Ok, saw this yesterday. The following is my opinion:
This was not a good movie.
First off, this wasn't Episode VII. This was Episode IV mk2. Nothing of what happened in the original trilogy has an impact on the plot.
Empire's still around, but with a new name and the Nazi dialed up to 11 (lol Nuremberg Rally scene). Wouldn't want to be confused about who the villain is. Rebel Alliance still around, but with a different name and slightly different X-Wings. Yeah, they worked real hard on the premise, didn't they? And don't point me to books. Books aren't going to justify this film's fundamentally lazy premise.
Rey (and Finn) beating Kylo Ren didn't feel like a triumph, it felt contrived. There was no sense of accomplishment. At no point does it feel like the characters earned that victory (or any of their victories). Everything just felt like it was handed to them. Rey jumps in the Millennium Falcon and she can fly it well enough to outfly TIE fighters immediately. She can use the Force effortlessly 20 minutes after she learns she's Force-sensitive. She beats the film's main antagonist in a lightsaber duel the very first time she picks one up.
It took Luke three movies to beat Darth Vader in a duel. That scene had weight because of that. It had weight because the last time he fought Vader, he got his hand served to him on a platter. And that was after being trained by Yoda and Obi-Wan.
Rey? None of that. Here, have a lightsaber and a handful of midichlorians, should have no problem beating a dark Jedi. Yeah, he was shot by Chewie and stabbed by Finn first, but that's not the point. Making the villain weaker still doesn't make the victory feel earned. Same thing happened in Star Trek 2009 when Kirk gets command of the Enterprise despite not having graduated from the academy yet.
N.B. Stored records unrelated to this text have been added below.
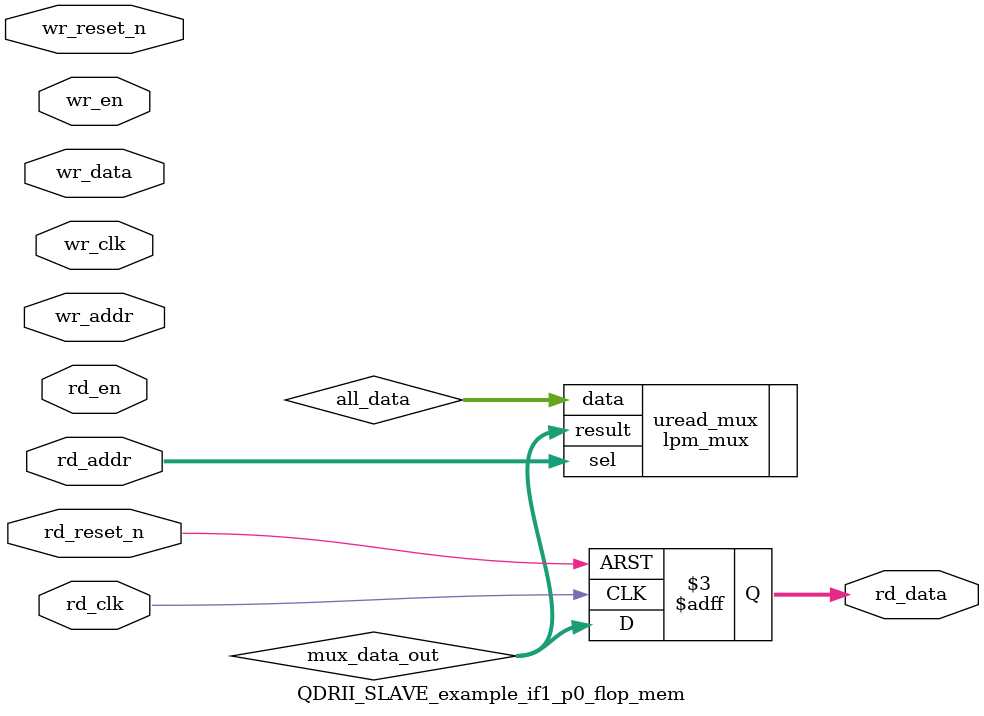
<source format=v>



`timescale 1 ps / 1 ps

(* altera_attribute = "-name ALLOW_SYNCH_CTRL_USAGE ON;-name AUTO_CLOCK_ENABLE_RECOGNITION ON" *)
module QDRII_SLAVE_example_if1_p0_flop_mem(
	wr_reset_n,
	wr_clk,
	wr_en,
	wr_addr,
	wr_data,
	rd_reset_n,
	rd_clk,
	rd_en,
	rd_addr,
	rd_data
);

parameter WRITE_MEM_DEPTH	= "";
parameter WRITE_ADDR_WIDTH	= "";
parameter WRITE_DATA_WIDTH	= "";
parameter READ_MEM_DEPTH	= "";
parameter READ_ADDR_WIDTH	= "";		 
parameter READ_DATA_WIDTH	= "";


input	wr_reset_n;
input	wr_clk;
input	wr_en;
input	[WRITE_ADDR_WIDTH-1:0] wr_addr;
input	[WRITE_DATA_WIDTH-1:0] wr_data;
input	rd_reset_n;
input	rd_clk;
input	rd_en;
input	[READ_ADDR_WIDTH-1:0] rd_addr;
output	[READ_DATA_WIDTH-1:0] rd_data;



wire	[WRITE_DATA_WIDTH*WRITE_MEM_DEPTH-1:0] all_data;
wire	[READ_DATA_WIDTH-1:0] mux_data_out;



// declare a memory with WRITE_MEM_DEPTH entries
// each entry contains a data size of WRITE_DATA_WIDTH
reg	[WRITE_DATA_WIDTH-1:0] data_stored [0:WRITE_MEM_DEPTH-1] /* synthesis syn_preserve = 1 */;
reg	[READ_DATA_WIDTH-1:0] rd_data;

generate
genvar entry;
	for (entry=0; entry < WRITE_MEM_DEPTH; entry=entry+1)
	begin: mem_location
		assign all_data[(WRITE_DATA_WIDTH*(entry+1)-1) : (WRITE_DATA_WIDTH*entry)] = data_stored[entry]; 
		
		always @(posedge wr_clk or negedge wr_reset_n)
		begin
			if (~wr_reset_n) begin
				data_stored[entry] <= {WRITE_DATA_WIDTH{1'b0}};
			end else begin
				if (wr_en) begin
					if (entry == wr_addr) begin
						data_stored[entry] <= wr_data;
					end
				end
			end
		end		
	end
endgenerate

// mux to select the correct output data based on read address
lpm_mux	uread_mux(
	.sel (rd_addr),
	.data (all_data),
	.result (mux_data_out)
	// synopsys translate_off
	,
	.aclr (),
	.clken (),
	.clock ()
	// synopsys translate_on
	);
 defparam uread_mux.lpm_size = READ_MEM_DEPTH;
 defparam uread_mux.lpm_type = "LPM_MUX";
 defparam uread_mux.lpm_width = READ_DATA_WIDTH;
 defparam uread_mux.lpm_widths = READ_ADDR_WIDTH;

always @(posedge rd_clk or negedge rd_reset_n)	
begin
	if (~rd_reset_n) begin
		rd_data <= {READ_DATA_WIDTH{1'b0}};
	end else begin
		rd_data <= mux_data_out;
	end
end

endmodule

</source>
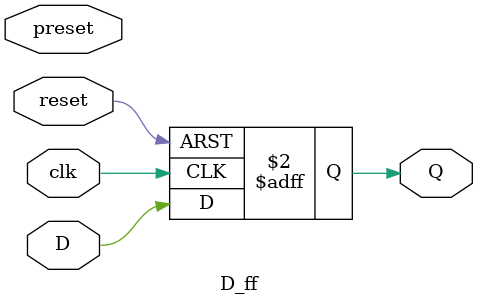
<source format=v>
`timescale 1ns / 1ps

module D_ff(input D, clk, reset, preset, output reg Q);
  always @(posedge clk or posedge reset )
  begin
    if (reset)
      Q <= 0;
    else
      Q <= D;
  end
endmodule
 
</source>
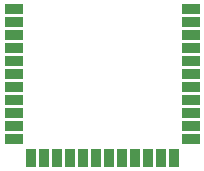
<source format=gbr>
%TF.GenerationSoftware,KiCad,Pcbnew,8.0.1*%
%TF.CreationDate,2024-04-24T16:47:31+07:00*%
%TF.ProjectId,holyiot-21043-nrf52810,686f6c79-696f-4742-9d32-313034332d6e,rev?*%
%TF.SameCoordinates,Original*%
%TF.FileFunction,Paste,Top*%
%TF.FilePolarity,Positive*%
%FSLAX46Y46*%
G04 Gerber Fmt 4.6, Leading zero omitted, Abs format (unit mm)*
G04 Created by KiCad (PCBNEW 8.0.1) date 2024-04-24 16:47:31*
%MOMM*%
%LPD*%
G01*
G04 APERTURE LIST*
%ADD10R,1.500000X0.850000*%
%ADD11R,0.850000X1.500000*%
G04 APERTURE END LIST*
D10*
%TO.C,U1*%
X150500010Y-99680000D03*
X150500010Y-100780000D03*
X150500010Y-101880000D03*
X150500010Y-102980000D03*
X150500010Y-104080000D03*
X150500010Y-105180000D03*
X150500010Y-106280000D03*
X150500010Y-107380000D03*
X150500010Y-108480000D03*
X150500010Y-109580000D03*
X150500010Y-110680000D03*
D11*
X149050010Y-112320000D03*
X147950010Y-112320000D03*
X146850010Y-112320000D03*
X145750010Y-112320000D03*
X144650010Y-112320000D03*
X143550010Y-112320000D03*
X142450000Y-112320000D03*
X141350000Y-112320000D03*
X140250010Y-112320000D03*
X139150010Y-112320000D03*
X138050010Y-112320000D03*
X136950000Y-112320000D03*
D10*
X135499990Y-110680000D03*
X135499990Y-109580000D03*
X135499990Y-108480000D03*
X135499990Y-107380000D03*
X135499990Y-106280000D03*
X135499990Y-105180000D03*
X135499990Y-104080000D03*
X135499990Y-102980000D03*
X135499990Y-101880000D03*
X135499990Y-100780000D03*
X135499990Y-99680000D03*
%TD*%
M02*

</source>
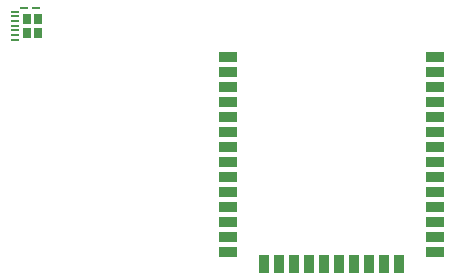
<source format=gbr>
%TF.GenerationSoftware,KiCad,Pcbnew,7.0.7-7.0.7~ubuntu20.04.1*%
%TF.CreationDate,2023-12-04T12:54:59-03:00*%
%TF.ProjectId,EA075,45413037-352e-46b6-9963-61645f706362,rev?*%
%TF.SameCoordinates,Original*%
%TF.FileFunction,Paste,Top*%
%TF.FilePolarity,Positive*%
%FSLAX46Y46*%
G04 Gerber Fmt 4.6, Leading zero omitted, Abs format (unit mm)*
G04 Created by KiCad (PCBNEW 7.0.7-7.0.7~ubuntu20.04.1) date 2023-12-04 12:54:59*
%MOMM*%
%LPD*%
G01*
G04 APERTURE LIST*
%ADD10R,0.700000X0.970000*%
%ADD11R,0.700000X0.250000*%
%ADD12R,1.500000X0.900000*%
%ADD13R,0.900000X1.500000*%
G04 APERTURE END LIST*
D10*
%TO.C,U2*%
X70740000Y-97132500D03*
X70740000Y-98307500D03*
X71635000Y-97132500D03*
X71635000Y-98307500D03*
D11*
X69710000Y-96520000D03*
X69710000Y-96920000D03*
X69710000Y-97320000D03*
X69710000Y-97720000D03*
X71485000Y-96220000D03*
X69710000Y-98920000D03*
X69710000Y-98120000D03*
X70485000Y-96220000D03*
X69710000Y-98520000D03*
%TD*%
D12*
%TO.C,U1*%
X105270000Y-100330000D03*
X105270000Y-101600000D03*
X105270000Y-102870000D03*
X105270000Y-104140000D03*
X105270000Y-105410000D03*
X105270000Y-106680000D03*
X105270000Y-107950000D03*
X105270000Y-109220000D03*
X105270000Y-110490000D03*
X105270000Y-111760000D03*
X105270000Y-113030000D03*
X105270000Y-114300000D03*
X105270000Y-115570000D03*
X105270000Y-116840000D03*
D13*
X102235000Y-117935000D03*
X100965000Y-117935000D03*
X99695000Y-117935000D03*
X98425000Y-117935000D03*
X97155000Y-117935000D03*
X95885000Y-117935000D03*
X94615000Y-117935000D03*
X93345000Y-117935000D03*
X92075000Y-117935000D03*
X90805000Y-117935000D03*
D12*
X87770000Y-116840000D03*
X87770000Y-115570000D03*
X87770000Y-114300000D03*
X87770000Y-113030000D03*
X87770000Y-111760000D03*
X87770000Y-110490000D03*
X87770000Y-109220000D03*
X87770000Y-107950000D03*
X87770000Y-106680000D03*
X87770000Y-105410000D03*
X87770000Y-104140000D03*
X87770000Y-102870000D03*
X87770000Y-101600000D03*
X87770000Y-100330000D03*
%TD*%
M02*

</source>
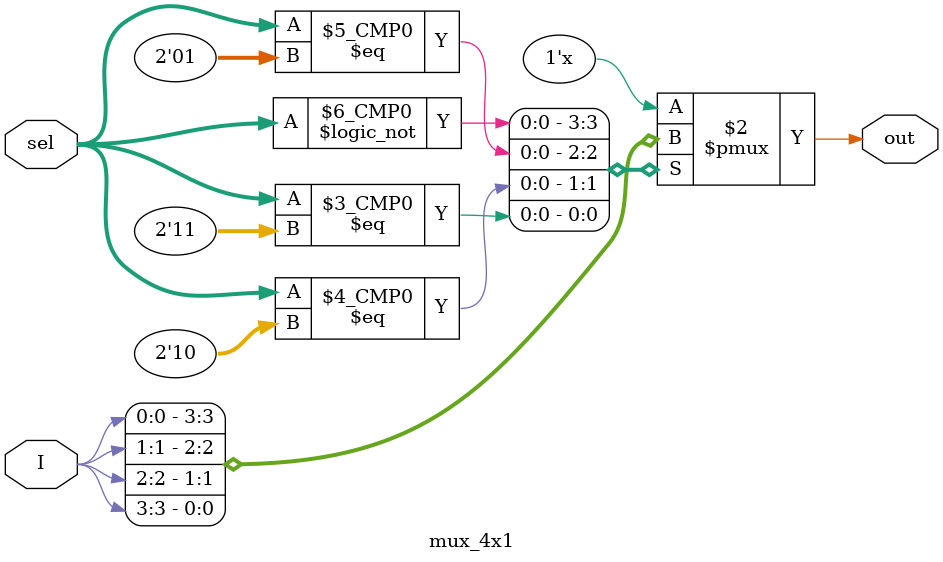
<source format=v>
module mux_4x1 (I,sel,out);
    input [3:0] I;
    input [1:0] sel;
    output reg out;
    always @(*) begin
        case (sel)
            2'b00: out = I[0];
            2'b01: out = I[1];
            2'b10: out = I[2];
            2'b11: out = I[3];
        endcase
    end
endmodule


//module mux_4x1(I,sel,out);
//input [3:0]I;
//input [1:0]sel;
//output out;
//assign out = I[sel];
//endmodule

</source>
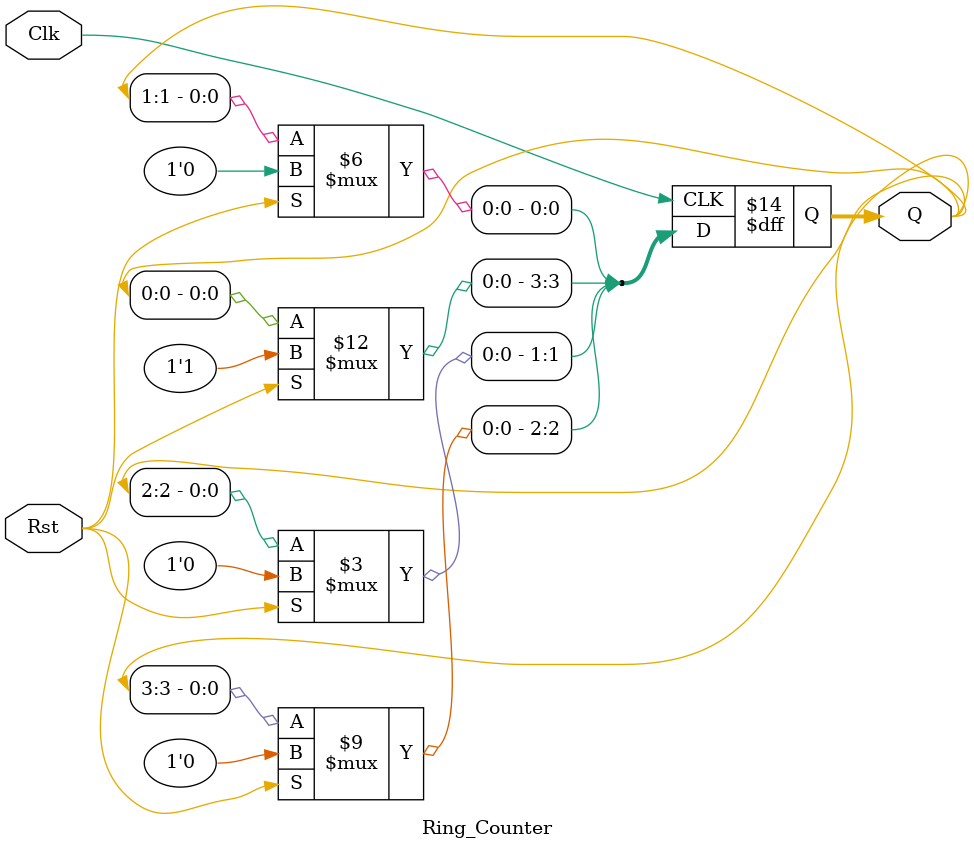
<source format=v>
module Ring_Counter(Clk,Rst,Q);
	input Clk,Rst;
	output reg [3:0]Q;
	always @(posedge Clk)
		begin
			if(Rst)
				Q <= 4'b1000;
			else
				begin
					Q[3] <= Q[0];
					Q[2] <= Q[3];
					Q[1] <= Q[2];
					Q[0] <= Q[1];
				end
		end
endmodule

</source>
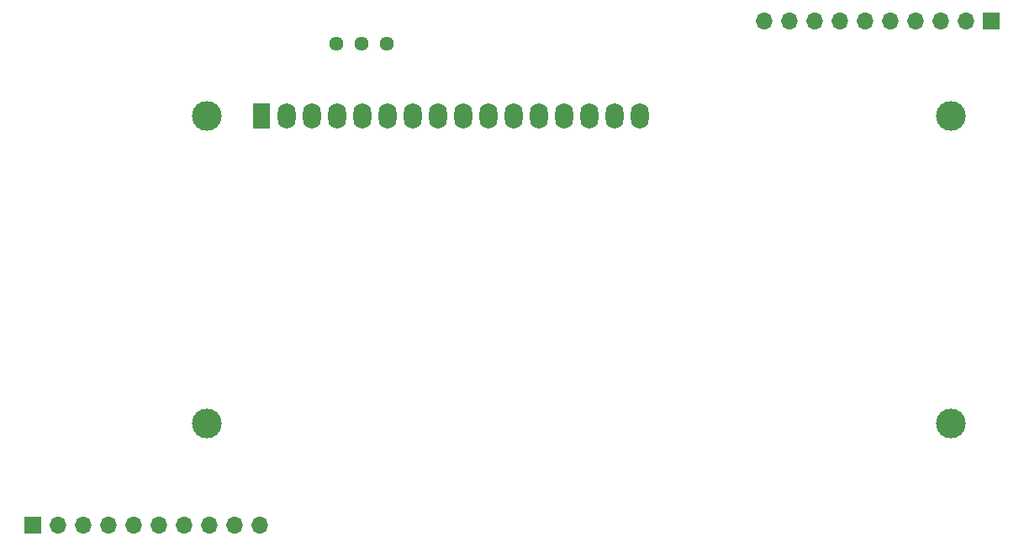
<source format=gbr>
%TF.GenerationSoftware,KiCad,Pcbnew,8.0.2*%
%TF.CreationDate,2025-01-05T21:37:03+01:00*%
%TF.ProjectId,lcd_display,6c63645f-6469-4737-906c-61792e6b6963,rev?*%
%TF.SameCoordinates,Original*%
%TF.FileFunction,Soldermask,Bot*%
%TF.FilePolarity,Negative*%
%FSLAX46Y46*%
G04 Gerber Fmt 4.6, Leading zero omitted, Abs format (unit mm)*
G04 Created by KiCad (PCBNEW 8.0.2) date 2025-01-05 21:37:03*
%MOMM*%
%LPD*%
G01*
G04 APERTURE LIST*
%ADD10R,1.700000X1.700000*%
%ADD11O,1.700000X1.700000*%
%ADD12C,1.440000*%
%ADD13C,3.000000*%
%ADD14R,1.800000X2.600000*%
%ADD15O,1.800000X2.600000*%
G04 APERTURE END LIST*
D10*
%TO.C,J1*%
X25338000Y-73660000D03*
D11*
X27878000Y-73660000D03*
X30418000Y-73660000D03*
X32958000Y-73660000D03*
X35498000Y-73660000D03*
X38038000Y-73660000D03*
X40578000Y-73660000D03*
X43118000Y-73660000D03*
X45658000Y-73660000D03*
X48198000Y-73660000D03*
%TD*%
D12*
%TO.C,RV1*%
X60960000Y-25146000D03*
X58420000Y-25146000D03*
X55880000Y-25146000D03*
%TD*%
D13*
%TO.C,DS1*%
X42825900Y-32385000D03*
X42825900Y-63385700D03*
X117824480Y-63385700D03*
X117825000Y-32385000D03*
D14*
X48325000Y-32385000D03*
D15*
X50865000Y-32385000D03*
X53405000Y-32385000D03*
X55945000Y-32385000D03*
X58485000Y-32385000D03*
X61025000Y-32385000D03*
X63565000Y-32385000D03*
X66105000Y-32385000D03*
X68645000Y-32385000D03*
X71185000Y-32385000D03*
X73725000Y-32385000D03*
X76265000Y-32385000D03*
X78805000Y-32385000D03*
X81345000Y-32385000D03*
X83885000Y-32385000D03*
X86425000Y-32385000D03*
%TD*%
D10*
%TO.C,J2*%
X121858000Y-22860000D03*
D11*
X119318000Y-22860000D03*
X116778000Y-22860000D03*
X114238000Y-22860000D03*
X111698000Y-22860000D03*
X109158000Y-22860000D03*
X106618000Y-22860000D03*
X104078000Y-22860000D03*
X101538000Y-22860000D03*
X98998000Y-22860000D03*
%TD*%
M02*

</source>
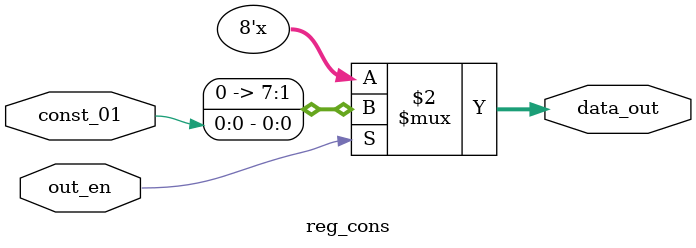
<source format=v>
`timescale 1ns / 1ps

module reg_cons(
    input out_en,
    input const_01,
    output [7:0] data_out
    );

    assign data_out = (out_en == 1'b1) ? {7'b0, const_01} : 8'bZ;

endmodule

</source>
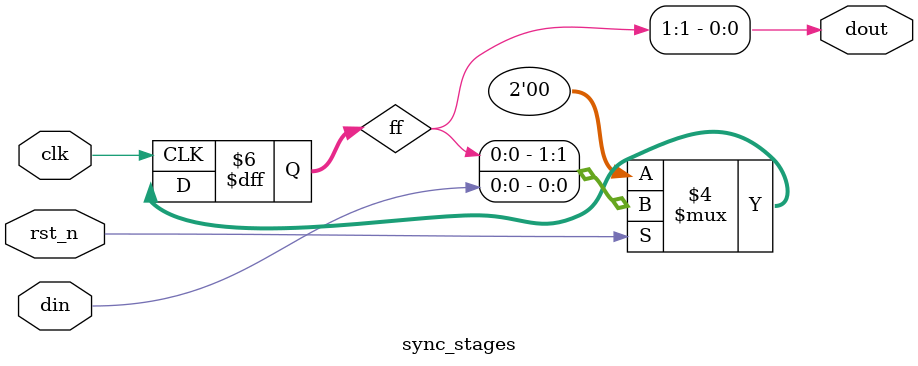
<source format=v>
module sync_stages #(parameter STAGES = 2) (
    input  wire clk,        // destination clock (e.g., SM clock)
    input  wire din,        // asynchronous input (source domain)
    input  wire rst_n,      // synchronous active-low reset
    output wire dout        // synchronized output
);
    // shift register of flip-flops
    reg [STAGES-1:0] ff;
    always @(posedge clk) begin
        if (!rst_n) ff <= {STAGES{1'b0}};   // synchronous reset
        else        ff <= {ff[STAGES-2:0], din}; // shift in asynchronous bit
    end
    assign dout = ff[STAGES-1];
endmodule
</source>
It feels like JJ just thinks up cool scenes without caring at all about how those scenes are supposed to tie together and progress in a satisfying manner, because the individual scenes in this movie are actually pretty good on their own.
Han Solo died. Okay, well, it's really obvious JJ wanted one of the original cast to die because that scene had no point and no emotional impact. You could remove it from the movie and say a stormtrooper shot him on the way here and I wouldn't really care less.
Starkiller base: Really couldn't try a new plot, could they? Constant ultimate superweapons was boring in the EU, it hasn't gotten less boring now. Oh yeah, it blew up a few planets we didn't care about. That happened but could have been faked for all the impact it had. Looked good visually though.
Tangentially related: if it sucks up a sun to power itself, why does it need to fire at all? Removing a star is going to **** up the planets in a system already.
Kinda related: there's no sense of distance or travel in this movie. Where was the Starkiller Base when it appeared? Where was it when it exploded? Where is the rebel base in relation to all the other locations in the movie? Are they all in different systems or did it move? What about those planets it killed?
This is a JJ thing because Into Darkness had the same exact issue. Everything feels right next to everything else.
Kylo Ren: so I'm guessing JJ was a fan of mopy, ansty prequel Anakin, because that's basically who this is. I completely understand him feeling inadequate compared to Vader because he's a worse character in every way. Summons none of the personality or sheer cool factor Vader did. Hell, none of the villains in this movie even manage to be as memorable as Grand Moff Tarkin.
Actually, this kinda reinforces that this is really episode IV mk2. I find Kylo Ren a much more obvious progression of prequel Anakin than original trilogy Darth Vader ever was. Replace Luke with Obi-Wan or Yoda, Snoke with Palpatine, and boom, episode IV completely replaced (with a worse movie).
I think this movie tried way to hard to echo ANH, and JJ abrams is a bad, bad director when it comes to plot.
Visually, it looked good. The dogfight scenes were solid, so was the lightsaber fight at the end. That frozen blaster bolt at the start looked cool as hell. I loved the graveyard of Imperial equipment on Jakku even if there's zero explanation for it in the movie, but I'm a sucker for ship graveyards.
Final verdict: worse than Revenge of the Sith. Possibly worse than Attack of the Clones. Still better than Jar-Jar. Immeasurably worse than the Thrawn Trilogy. I'm hoping it's made better by the next two movies. Which is entirely possible.